# [TASK STATEMENT]
Print all of the entries exactly, minus the pictures.

***** DATASET EXCERPTS

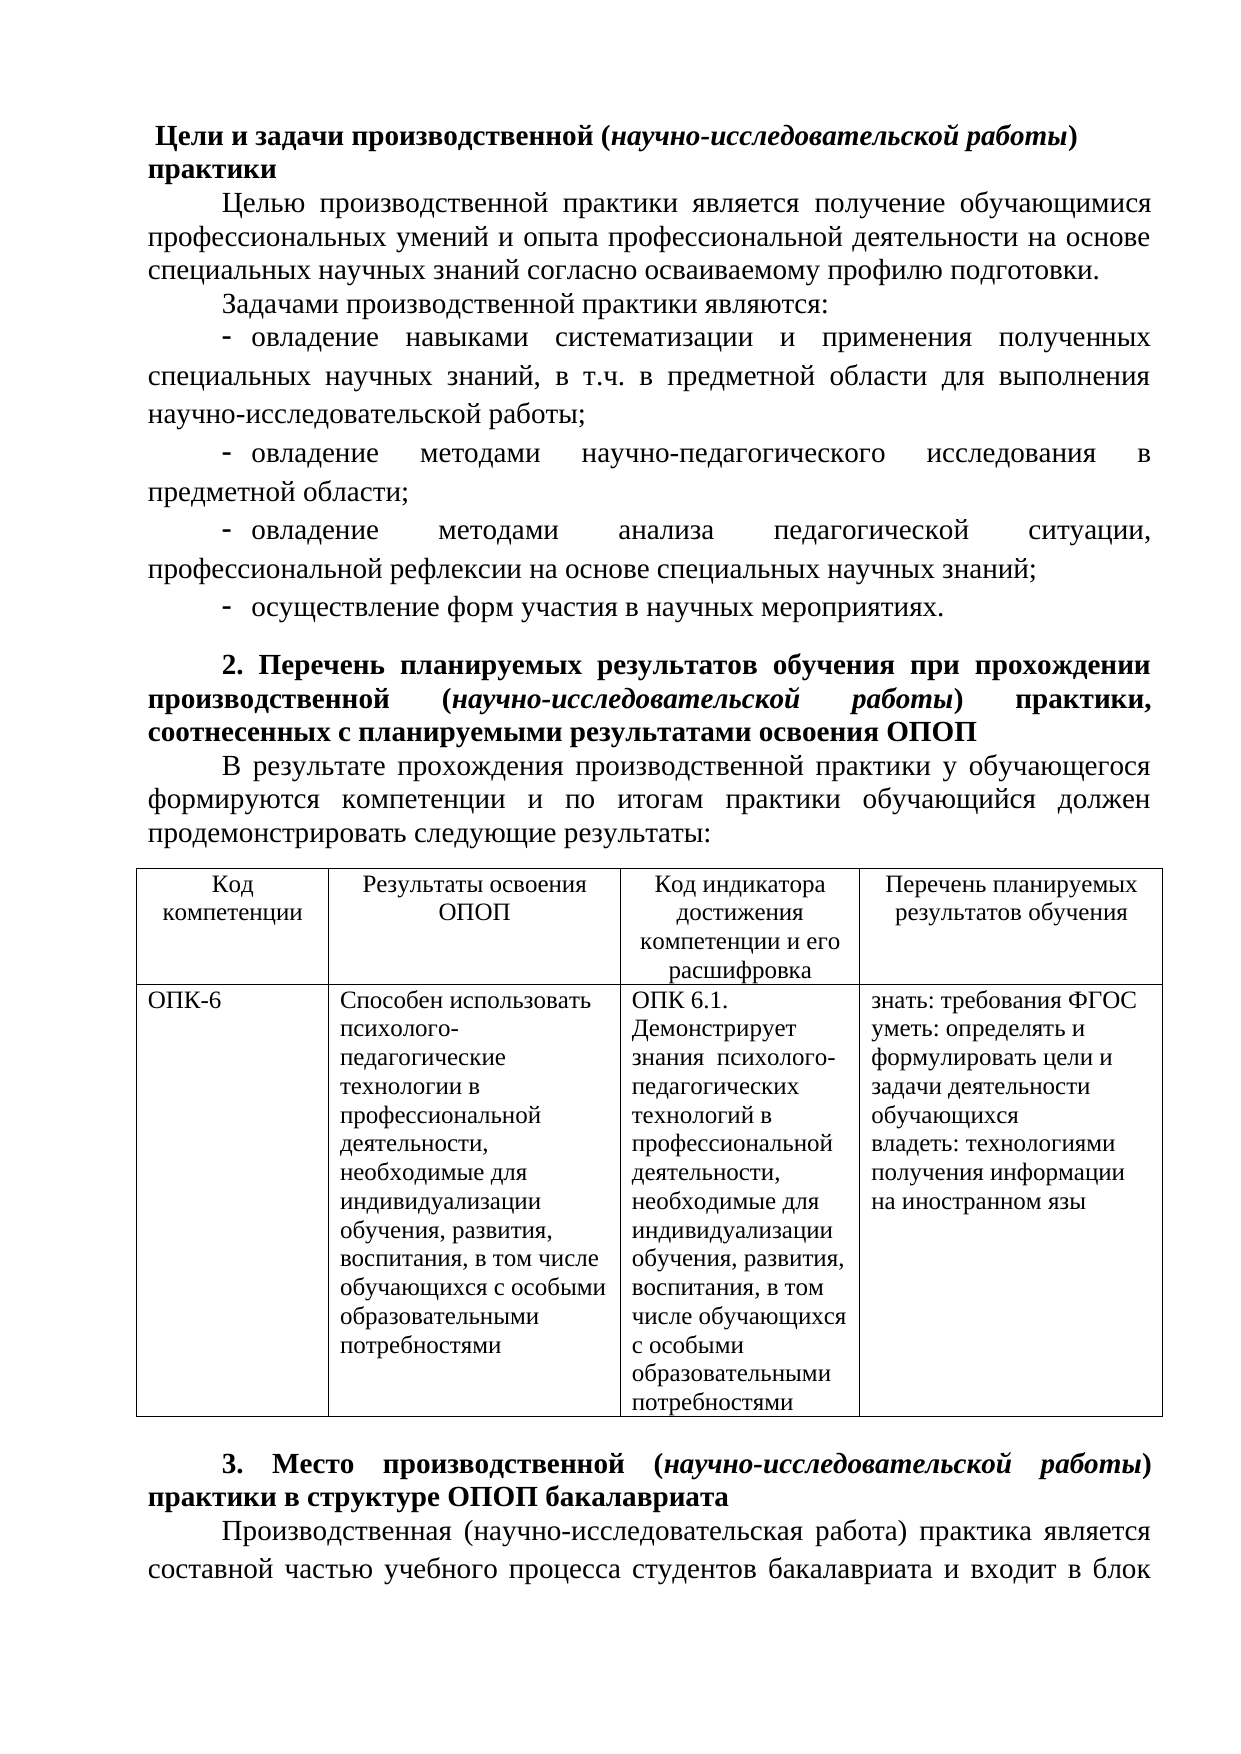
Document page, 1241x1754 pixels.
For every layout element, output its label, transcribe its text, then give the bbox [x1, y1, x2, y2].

table_header Код индикатора достижения компетенции и его расшифровка [621, 869, 859, 984]
text 2. Перечень планируемых результатов обучения при прохождении производственной (научно-исследовательской работы) практики, соотнесенных с планируемыми результатами освоения ОПОП [148, 647, 1152, 748]
table_cell Способен использовать психолого-педагогические технологии в профессиональной деятельности, необходимые для индивидуализации обучения, развития, воспитания, в том числе обучающихся с особыми образовательными потребностями [329, 985, 620, 1416]
table_cell ОПК 6.1. Демонстрирует знания психолого-педагогических технологий в профессиональной деятельности, необходимые для индивидуализации обучения, развития, воспитания, в том числе обучающихся с особыми образовательными потребностями [621, 985, 859, 1416]
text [148, 1513, 1152, 1585]
table_header Код компетенции [137, 869, 328, 984]
list осуществление форм участия в научных мероприятиях. [148, 589, 1152, 623]
list овладение методами анализа педагогической ситуации, профессиональной рефлексии на основе специальных научных знаний; [148, 512, 1152, 584]
text Целью производственной практики является получение обучающимися профессиональных умений и опыта профессиональной деятельности на основе специальных научных знаний согласно осваиваемому профилю подготовки. [148, 185, 1152, 286]
text Задачами производственной практики являются: [148, 286, 1152, 319]
table_header Перечень планируемых результатов обучения [860, 869, 1162, 984]
text В результате прохождения производственной практики у обучающегося формируются компетенции и по итогам практики обучающийся должен продемонстрировать следующие результаты: [148, 748, 1152, 848]
table_cell ОПК-6 [137, 985, 328, 1416]
table_header Результаты освоения ОПОП [329, 869, 620, 984]
text Цели и задачи производственной (научно-исследовательской работы) практики [148, 118, 1152, 185]
list овладение методами научно-педагогического исследования в предметной области; [148, 435, 1152, 507]
text 3. Место производственной (научно-исследовательской работы) практики в структуре ОПОП бакалавриата [148, 1446, 1152, 1513]
list овладение навыками систематизации и применения полученных специальных научных знаний, в т.ч. в предметной области для выполнения научно-исследовательской работы; [148, 319, 1152, 430]
table_cell знать: требования ФГОС уметь: определять и формулировать цели и задачи деятельности обучающихся владеть: технологиями получения информации на иностранном язы [860, 985, 1162, 1416]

**********

# [SOLUTION TO THIS PROBLEM]
Document page, 1241x1754 pixels.
For every layout element, output its label, transcribe its text, then give the bbox [x1, y1, x2, y2].

table_header Код индикатора достижения компетенции и его расшифровка [621, 869, 859, 984]
text 2. Перечень планируемых результатов обучения при прохождении производственной (научно-исследовательской работы) практики, соотнесенных с планируемыми результатами освоения ОПОП [148, 647, 1152, 748]
table_cell Способен использовать психолого-педагогические технологии в профессиональной деятельности, необходимые для индивидуализации обучения, развития, воспитания, в том числе обучающихся с особыми образовательными потребностями [329, 985, 620, 1416]
table_cell ОПК 6.1. Демонстрирует знания психолого-педагогических технологий в профессиональной деятельности, необходимые для индивидуализации обучения, развития, воспитания, в том числе обучающихся с особыми образовательными потребностями [621, 985, 859, 1416]
text [148, 1513, 1152, 1585]
table_header Код компетенции [137, 869, 328, 984]
list осуществление форм участия в научных мероприятиях. [148, 589, 1152, 623]
list овладение методами анализа педагогической ситуации, профессиональной рефлексии на основе специальных научных знаний; [148, 512, 1152, 584]
text Целью производственной практики является получение обучающимися профессиональных умений и опыта профессиональной деятельности на основе специальных научных знаний согласно осваиваемому профилю подготовки. [148, 185, 1152, 286]
text Задачами производственной практики являются: [148, 286, 1152, 319]
table_header Перечень планируемых результатов обучения [860, 869, 1162, 984]
text В результате прохождения производственной практики у обучающегося формируются компетенции и по итогам практики обучающийся должен продемонстрировать следующие результаты: [148, 748, 1152, 848]
table_cell ОПК-6 [137, 985, 328, 1416]
table_header Результаты освоения ОПОП [329, 869, 620, 984]
text Цели и задачи производственной (научно-исследовательской работы) практики [148, 118, 1152, 185]
list овладение методами научно-педагогического исследования в предметной области; [148, 435, 1152, 507]
text 3. Место производственной (научно-исследовательской работы) практики в структуре ОПОП бакалавриата [148, 1446, 1152, 1513]
list овладение навыками систематизации и применения полученных специальных научных знаний, в т.ч. в предметной области для выполнения научно-исследовательской работы; [148, 319, 1152, 430]
table_cell знать: требования ФГОС уметь: определять и формулировать цели и задачи деятельности обучающихся владеть: технологиями получения информации на иностранном язы [860, 985, 1162, 1416]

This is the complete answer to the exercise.